● **DATA FOR THIS TASK**
☆ ☆ ☆

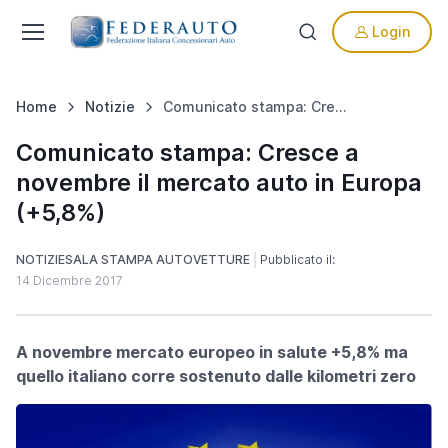
Login
Home
Notizie
Comunicato stampa: Cresce a novembre il mercato auto in Europa (+5,8%)
Comunicato stampa: Cresce a
novembre il mercato auto in Europa
(+5,8%)
NOTIZIE
SALA STAMPA AUTOVETTURE
Pubblicato il:
14 Dicembre 2017
A novembre mercato europeo in salute +5,8% ma
quello italiano corre sostenuto dalle kilometri zero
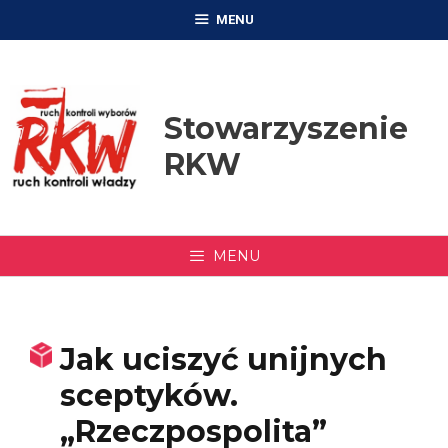
Przejdź
MENU
do
treści
Stowarzyszenie
RKW
MENU
Jak uciszyć unijnych
sceptyków.
„Rzeczpospolita”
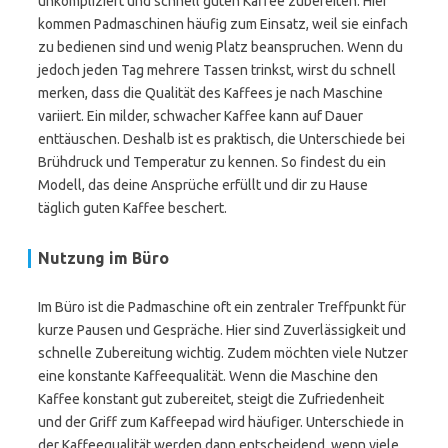
unkompliziert und schnell guten Kaffee zubereiten. Hier
kommen Padmaschinen häufig zum Einsatz, weil sie einfach
zu bedienen sind und wenig Platz beanspruchen. Wenn du
jedoch jeden Tag mehrere Tassen trinkst, wirst du schnell
merken, dass die Qualität des Kaffees je nach Maschine
variiert. Ein milder, schwacher Kaffee kann auf Dauer
enttäuschen. Deshalb ist es praktisch, die Unterschiede bei
Brühdruck und Temperatur zu kennen. So findest du ein
Modell, das deine Ansprüche erfüllt und dir zu Hause
täglich guten Kaffee beschert.
Nutzung im Büro
Im Büro ist die Padmaschine oft ein zentraler Treffpunkt für
kurze Pausen und Gespräche. Hier sind Zuverlässigkeit und
schnelle Zubereitung wichtig. Zudem möchten viele Nutzer
eine konstante Kaffeequalität. Wenn die Maschine den
Kaffee konstant gut zubereitet, steigt die Zufriedenheit
und der Griff zum Kaffeepad wird häufiger. Unterschiede in
der Kaffeequalität werden dann entscheidend, wenn viele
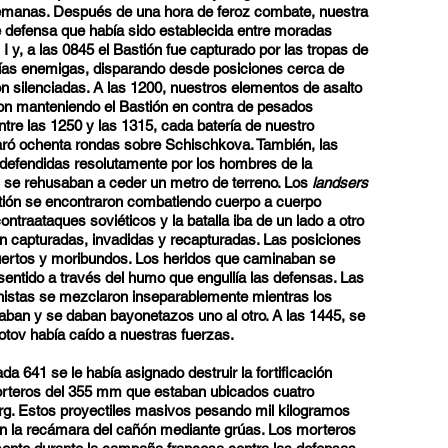
lemanas. Después de una hora de feroz combate, nuestra
 de defensa que había sido establecida entre moradas
 I y, a las 0845 el Bastión fue capturado por las tropas de
erías enemigas, disparando desde posiciones cerca de
n silenciadas. A las 1200, nuestros elementos de asalto
on manteniendo el Bastión en contra de pesados
tre las 1250 y las 1315, cada batería de nuestro
sparó ochenta rondas sobre Schischkova. También, las
defendidas resolutamente por los hombres de la
es se rehusaban a ceder un metro de terreno. Los
landsers
tión se encontraron combatiendo cuerpo a cuerpo
ntraataques soviéticos y la batalla iba de un lado a otro
an capturadas, invadidas y recapturadas. Las posiciones
ertos y moribundos. Los heridos que caminaban se
entido a través del humo que engullía las defensas. Las
istas se mezclaron inseparablemente mientras los
aban y se daban bayonetazos uno al otro. A las 1445, se
otov había caído a nuestras fuerzas.
ada 641 se le había asignado destruir la fortificación
rteros del 355 mm que estaban ubicados cuatro
erg. Estos proyectiles masivos pesando mil kilogramos
n la recámara del cañón mediante grúas. Los morteros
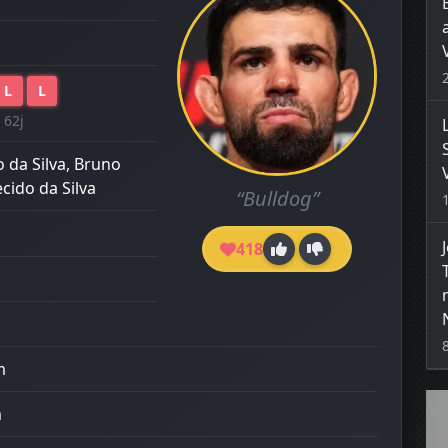
L
L
 62j
 da Silva, Bruno
cido da Silva
“Bulldog”
418
m
m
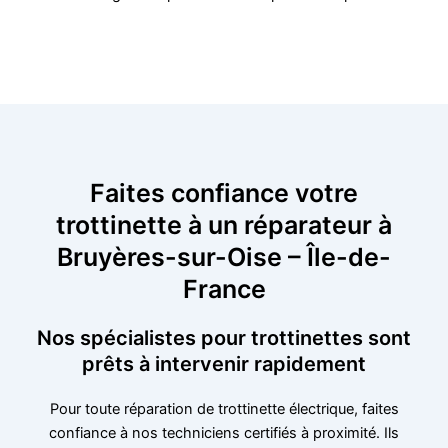
Faites confiance votre
trottinette à un réparateur à
Bruyères-sur-Oise – Île-de-
France
Nos spécialistes pour trottinettes sont
prêts à intervenir rapidement
Pour toute réparation de trottinette électrique, faites
confiance à nos techniciens certifiés à proximité. Ils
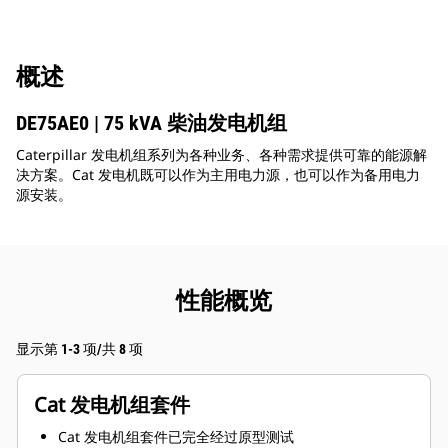
概述
DE75AE0 | 75 kVA 柴油发电机组
Caterpillar 发电机组系列为各种业务、各种需求提供可靠的能源解
决方案。Cat 发电机既可以作为主用电力源，也可以作为备用电力
源安装。
性能概览
显示第 1-3 项/共 8 项
Cat 发电机组套件
Cat 发电机组套件已完全经过原型测试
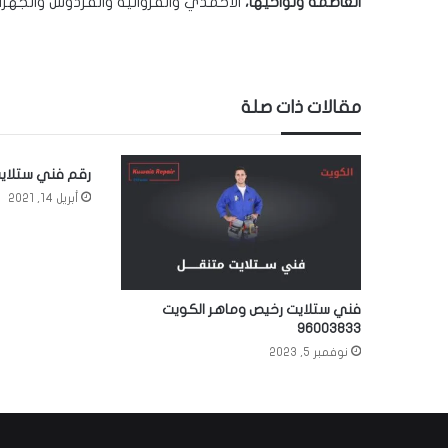
العاصمة ونواحيها،
الأحمدي والفروانية والفردوس والجهراء
مقالات ذات صلة
رقم فني ستلايت بالك
أبريل 14, 2021
فني ستلايت رخيص وماهر الكويت
96003833
نوفمبر 5, 2023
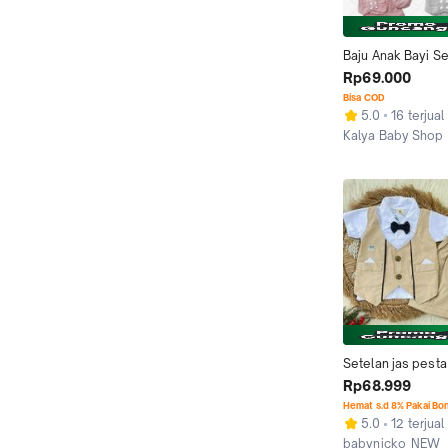
Baju Anak Bayi Se
Rompi Lengan Pe
Rp69.000
Pesta
Bisa COD
5.0
16 terjual
Kalya Baby Shop
Kab. Bekasi
Setelan jas pesta
rompi nyatu / baju
Rp68.999
kondangan berda
Hemat s.d 8% Pakai Bo
5.0
12 terjual
babynicko_NEW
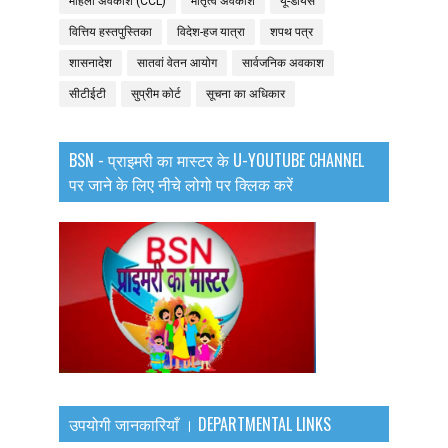
महिला अवकाश (CCL)
मातृत्व अवकाश
यू-डायस
वित्तिय हस्तपुस्तिका
विदेश-हज यात्रा
शपथ पत्र
शासनादेश
सातवां वेतन आयोग
सार्वजनिक अवकाश
सीटीईटी
सुप्रीम कोर्ट
सूचना का अधिकार
BSN - प्राइमरी का मास्टर के U-YOUTUBE CHANNEL
पर जाने के लिए नीचे लोगो पर क्लिक करें
उपयोगी जानकारियाँ । DEPARTMENTAL LINKS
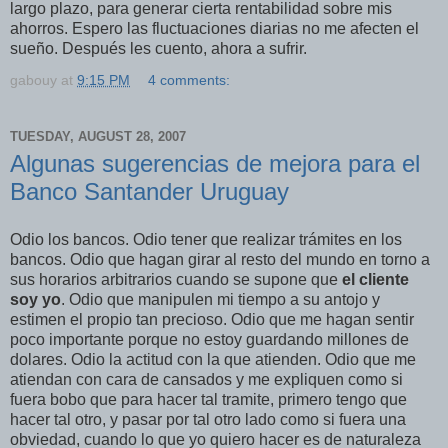
largo plazo, para generar cierta rentabilidad sobre mis
ahorros. Espero las fluctuaciones diarias no me afecten el
sueño. Después les cuento, ahora a sufrir.
gabouy
at
9:15 PM
4 comments:
TUESDAY, AUGUST 28, 2007
Algunas sugerencias de mejora para el
Banco Santander Uruguay
Odio los bancos. Odio tener que realizar trámites en los
bancos. Odio que hagan girar al resto del mundo en torno a
sus horarios arbitrarios cuando se supone que
el cliente
soy yo
. Odio que manipulen mi tiempo a su antojo y
estimen el propio tan precioso. Odio que me hagan sentir
poco importante porque no estoy guardando millones de
dolares. Odio la actitud con la que atienden. Odio que me
atiendan con cara de cansados y me expliquen como si
fuera bobo que para hacer tal tramite, primero tengo que
hacer tal otro, y pasar por tal otro lado como si fuera una
obviedad, cuando lo que yo quiero hacer es de naturaleza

☆ ☆ ☆

● **THE TASK**
Reproduce all of the lines above without any change, leaving out the pictures.

● **THE ANSWER**
Login
Home
Notizie
Comunicato stampa: Cresce a novembre il mercato auto in Europa (+5,8%)
Comunicato stampa: Cresce a
novembre il mercato auto in Europa
(+5,8%)
NOTIZIE
SALA STAMPA AUTOVETTURE
Pubblicato il:
14 Dicembre 2017
A novembre mercato europeo in salute +5,8% ma
quello italiano corre sostenuto dalle kilometri zero
Przejdź
MENU
do
treści
Stowarzyszenie
RKW
MENU
Jak uciszyć unijnych
sceptyków.
„Rzeczpospolita”
unkompliziert und schnell guten Kaffee zubereiten. Hier
kommen Padmaschinen häufig zum Einsatz, weil sie einfach
zu bedienen sind und wenig Platz beanspruchen. Wenn du
jedoch jeden Tag mehrere Tassen trinkst, wirst du schnell
merken, dass die Qualität des Kaffees je nach Maschine
variiert. Ein milder, schwacher Kaffee kann auf Dauer
enttäuschen. Deshalb ist es praktisch, die Unterschiede bei
Brühdruck und Temperatur zu kennen. So findest du ein
Modell, das deine Ansprüche erfüllt und dir zu Hause
täglich guten Kaffee beschert.
Nutzung im Büro
Im Büro ist die Padmaschine oft ein zentraler Treffpunkt für
kurze Pausen und Gespräche. Hier sind Zuverlässigkeit und
schnelle Zubereitung wichtig. Zudem möchten viele Nutzer
eine konstante Kaffeequalität. Wenn die Maschine den
Kaffee konstant gut zubereitet, steigt die Zufriedenheit
und der Griff zum Kaffeepad wird häufiger. Unterschiede in
der Kaffeequalität werden dann entscheidend, wenn viele
lemanas. Después de una hora de feroz combate, nuestra
 de defensa que había sido establecida entre moradas
 I y, a las 0845 el Bastión fue capturado por las tropas de
erías enemigas, disparando desde posiciones cerca de
n silenciadas. A las 1200, nuestros elementos de asalto
on manteniendo el Bastión en contra de pesados
tre las 1250 y las 1315, cada batería de nuestro
sparó ochenta rondas sobre Schischkova. También, las
defendidas resolutamente por los hombres de la
es se rehusaban a ceder un metro de terreno. Los
landsers
tión se encontraron combatiendo cuerpo a cuerpo
ntraataques soviéticos y la batalla iba de un lado a otro
an capturadas, invadidas y recapturadas. Las posiciones
ertos y moribundos. Los heridos que caminaban se
entido a través del humo que engullía las defensas. Las
istas se mezclaron inseparablemente mientras los
aban y se daban bayonetazos uno al otro. A las 1445, se
otov había caído a nuestras fuerzas.
ada 641 se le había asignado destruir la fortificación
rteros del 355 mm que estaban ubicados cuatro
erg. Estos proyectiles masivos pesando mil kilogramos
n la recámara del cañón mediante grúas. Los morteros
L
L
 62j
 da Silva, Bruno
cido da Silva
“Bulldog”
418
m
m
Faites confiance votre
trottinette à un réparateur à
Bruyères-sur-Oise – Île-de-
France
Nos spécialistes pour trottinettes sont
prêts à intervenir rapidement
Pour toute réparation de trottinette électrique, faites
confiance à nos techniciens certifiés à proximité. Ils
概述
DE75AE0 | 75 kVA 柴油发电机组
Caterpillar 发电机组系列为各种业务、各种需求提供可靠的能源解
决方案。Cat 发电机既可以作为主用电力源，也可以作为备用电力
源安装。
性能概览
显示第 1-3 项/共 8 项
Cat 发电机组套件
Cat 发电机组套件已完全经过原型测试
العاصمة ونواحيها،
الأحمدي والفروانية والفردوس والجهراء
مقالات ذات صلة
رقم فني ستلايت بالك
أبريل 14, 2021
فني ستلايت رخيص وماهر الكويت
96003833
نوفمبر 5, 2023
Baju Anak Bayi Se
Rompi Lengan Pe
Rp69.000
Pesta
Bisa COD
5.0
16 terjual
Kalya Baby Shop
Kab. Bekasi
Setelan jas pesta
rompi nyatu / baju
Rp68.999
kondangan berda
Hemat s.d 8% Pakai Bo
5.0
12 terjual
babynicko_NEW
महिला अवकाश (CCL)
मातृत्व अवकाश
यू-डायस
वित्तिय हस्तपुस्तिका
विदेश-हज यात्रा
शपथ पत्र
शासनादेश
सातवां वेतन आयोग
सार्वजनिक अवकाश
सीटीईटी
सुप्रीम कोर्ट
सूचना का अधिकार
BSN - प्राइमरी का मास्टर के U-YOUTUBE CHANNEL
पर जाने के लिए नीचे लोगो पर क्लिक करें
उपयोगी जानकारियाँ । DEPARTMENTAL LINKS
largo plazo, para generar cierta rentabilidad sobre mis
ahorros. Espero las fluctuaciones diarias no me afecten el
sueño. Después les cuento, ahora a sufrir.
gabouy
at
9:15 PM
4 comments:
TUESDAY, AUGUST 28, 2007
Algunas sugerencias de mejora para el
Banco Santander Uruguay
Odio los bancos. Odio tener que realizar trámites en los
bancos. Odio que hagan girar al resto del mundo en torno a
sus horarios arbitrarios cuando se supone que
el cliente
soy yo
. Odio que manipulen mi tiempo a su antojo y
estimen el propio tan precioso. Odio que me hagan sentir
poco importante porque no estoy guardando millones de
dolares. Odio la actitud con la que atienden. Odio que me
atiendan con cara de cansados y me expliquen como si
fuera bobo que para hacer tal tramite, primero tengo que
hacer tal otro, y pasar por tal otro lado como si fuera una
obviedad, cuando lo que yo quiero hacer es de naturaleza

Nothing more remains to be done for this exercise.